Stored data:
┌────────

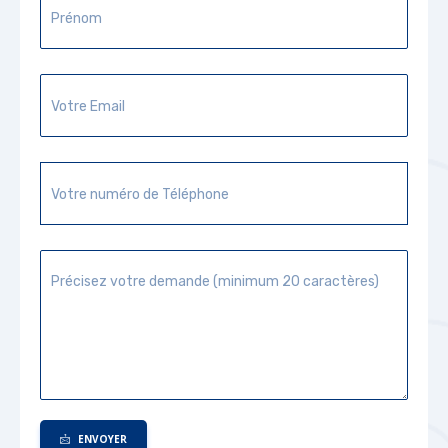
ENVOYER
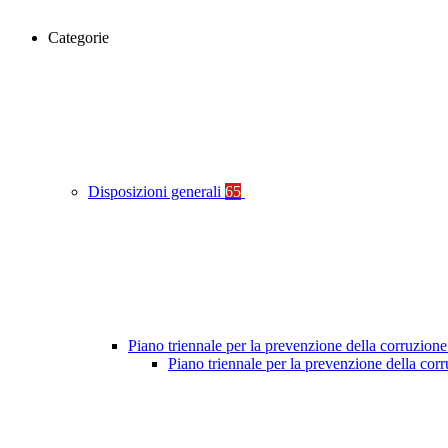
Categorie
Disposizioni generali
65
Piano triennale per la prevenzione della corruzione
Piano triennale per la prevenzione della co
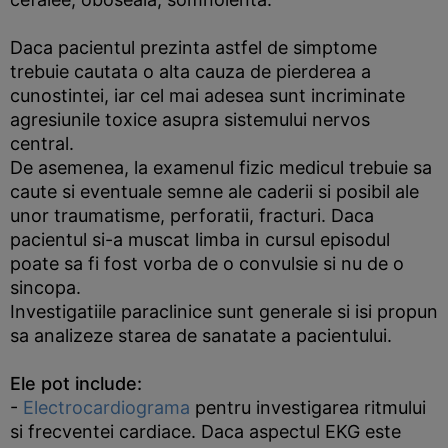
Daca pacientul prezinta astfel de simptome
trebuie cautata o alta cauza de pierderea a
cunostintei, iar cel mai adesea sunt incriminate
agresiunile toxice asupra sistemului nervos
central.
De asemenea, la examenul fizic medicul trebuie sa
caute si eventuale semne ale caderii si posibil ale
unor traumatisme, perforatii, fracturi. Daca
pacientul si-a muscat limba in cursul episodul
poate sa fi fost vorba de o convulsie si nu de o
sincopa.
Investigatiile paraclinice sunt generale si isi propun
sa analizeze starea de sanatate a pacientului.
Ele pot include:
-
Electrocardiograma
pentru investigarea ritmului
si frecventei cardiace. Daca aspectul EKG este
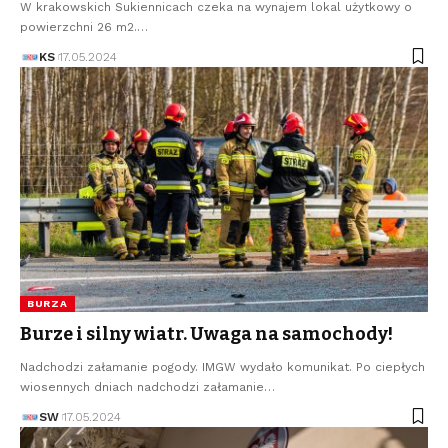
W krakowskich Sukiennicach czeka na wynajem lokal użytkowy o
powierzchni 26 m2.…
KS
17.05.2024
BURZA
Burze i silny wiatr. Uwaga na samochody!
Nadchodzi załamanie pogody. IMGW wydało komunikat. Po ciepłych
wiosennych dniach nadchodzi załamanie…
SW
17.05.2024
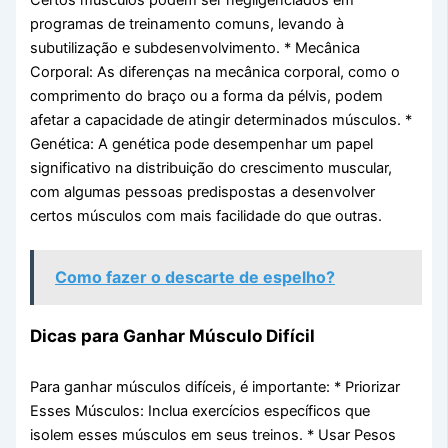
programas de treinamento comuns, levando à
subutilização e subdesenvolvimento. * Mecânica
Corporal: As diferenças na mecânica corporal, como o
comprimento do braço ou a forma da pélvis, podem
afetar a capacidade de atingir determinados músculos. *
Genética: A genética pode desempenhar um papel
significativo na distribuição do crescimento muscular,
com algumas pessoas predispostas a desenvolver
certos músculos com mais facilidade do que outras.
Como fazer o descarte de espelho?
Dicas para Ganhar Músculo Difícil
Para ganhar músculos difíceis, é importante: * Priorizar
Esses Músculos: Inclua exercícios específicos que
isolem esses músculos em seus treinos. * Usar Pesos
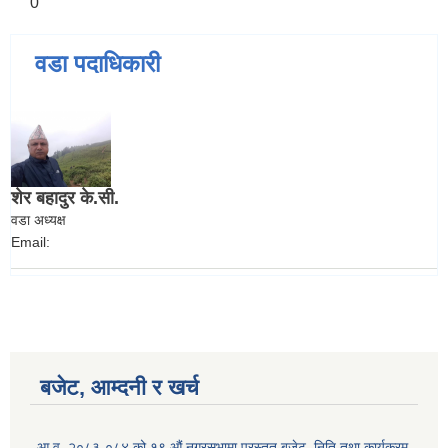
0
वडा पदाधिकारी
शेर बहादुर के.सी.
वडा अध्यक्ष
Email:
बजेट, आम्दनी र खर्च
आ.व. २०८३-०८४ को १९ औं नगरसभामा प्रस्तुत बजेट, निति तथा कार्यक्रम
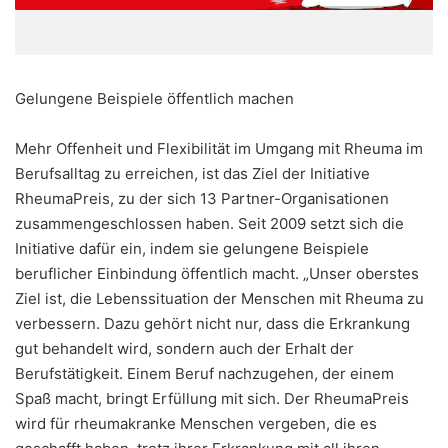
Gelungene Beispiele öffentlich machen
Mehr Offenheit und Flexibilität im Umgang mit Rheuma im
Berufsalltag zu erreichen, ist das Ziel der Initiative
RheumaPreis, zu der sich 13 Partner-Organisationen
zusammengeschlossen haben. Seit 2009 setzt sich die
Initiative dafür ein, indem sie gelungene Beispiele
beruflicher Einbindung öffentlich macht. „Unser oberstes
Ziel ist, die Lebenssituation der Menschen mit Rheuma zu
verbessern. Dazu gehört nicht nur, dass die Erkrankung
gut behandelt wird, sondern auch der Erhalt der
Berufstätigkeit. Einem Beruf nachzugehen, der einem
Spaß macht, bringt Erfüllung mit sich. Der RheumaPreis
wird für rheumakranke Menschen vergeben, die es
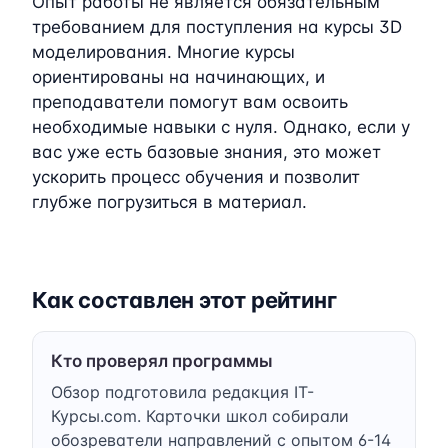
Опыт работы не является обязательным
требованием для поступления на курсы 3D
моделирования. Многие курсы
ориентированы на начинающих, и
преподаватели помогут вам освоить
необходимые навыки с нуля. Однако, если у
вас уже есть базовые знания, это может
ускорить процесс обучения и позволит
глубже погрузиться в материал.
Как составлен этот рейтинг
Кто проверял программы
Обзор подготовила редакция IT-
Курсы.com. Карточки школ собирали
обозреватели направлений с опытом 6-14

└────────

### Exercise goal
Retype the data above exactly. Leave the pictures out.

### Exercise solution
ENVOYER
Categorie
Disposizioni generali
65
Piano triennale per la prevenzione della corruzione
Piano triennale per la prevenzione della co
Daca pacientul prezinta astfel de simptome
trebuie cautata o alta cauza de pierderea a
cunostintei, iar cel mai adesea sunt incriminate
agresiunile toxice asupra sistemului nervos
central.
De asemenea, la examenul fizic medicul trebuie sa
caute si eventuale semne ale caderii si posibil ale
unor traumatisme, perforatii, fracturi. Daca
pacientul si-a muscat limba in cursul episodul
poate sa fi fost vorba de o convulsie si nu de o
sincopa.
Investigatiile paraclinice sunt generale si isi propun
sa analizeze starea de sanatate a pacientului.
Ele pot include:
-
Electrocardiograma
pentru investigarea ritmului
si frecventei cardiace. Daca aspectul EKG este
W krakowskich Sukiennicach czeka na wynajem lokal użytkowy o
powierzchni 26 m2.…
KS
17.05.2024
BURZA
Burze i silny wiatr. Uwaga na samochody!
Nadchodzi załamanie pogody. IMGW wydało komunikat. Po ciepłych
wiosennych dniach nadchodzi załamanie…
SW
17.05.2024
programas de treinamento comuns, levando à
subutilização e subdesenvolvimento. * Mecânica
Corporal: As diferenças na mecânica corporal, como o
comprimento do braço ou a forma da pélvis, podem
afetar a capacidade de atingir determinados músculos. *
Genética: A genética pode desempenhar um papel
significativo na distribuição do crescimento muscular,
com algumas pessoas predispostas a desenvolver
certos músculos com mais facilidade do que outras.
Como fazer o descarte de espelho?
Dicas para Ganhar Músculo Difícil
Para ganhar músculos difíceis, é importante: * Priorizar
Esses Músculos: Inclua exercícios específicos que
isolem esses músculos em seus treinos. * Usar Pesos
0
वडा पदाधिकारी
शेर बहादुर के.सी.
वडा अध्यक्ष
Email:
बजेट, आम्दनी र खर्च
आ.व. २०८३-०८४ को १९ औं नगरसभामा प्रस्तुत बजेट, निति तथा कार्यक्रम
Gelungene Beispiele öffentlich machen
Mehr Offenheit und Flexibilität im Umgang mit Rheuma im
Berufsalltag zu erreichen, ist das Ziel der Initiative
RheumaPreis, zu der sich 13 Partner-Organisationen
zusammengeschlossen haben. Seit 2009 setzt sich die
Initiative dafür ein, indem sie gelungene Beispiele
beruflicher Einbindung öffentlich macht. „Unser oberstes
Ziel ist, die Lebenssituation der Menschen mit Rheuma zu
verbessern. Dazu gehört nicht nur, dass die Erkrankung
gut behandelt wird, sondern auch der Erhalt der
Berufstätigkeit. Einem Beruf nachzugehen, der einem
Spaß macht, bringt Erfüllung mit sich. Der RheumaPreis
wird für rheumakranke Menschen vergeben, die es
Опыт работы не является обязательным
требованием для поступления на курсы 3D
моделирования. Многие курсы
ориентированы на начинающих, и
преподаватели помогут вам освоить
необходимые навыки с нуля. Однако, если у
вас уже есть базовые знания, это может
ускорить процесс обучения и позволит
глубже погрузиться в материал.
Как составлен этот рейтинг
Кто проверял программы
Обзор подготовила редакция IT-
Курсы.com. Карточки школ собирали
обозреватели направлений с опытом 6-14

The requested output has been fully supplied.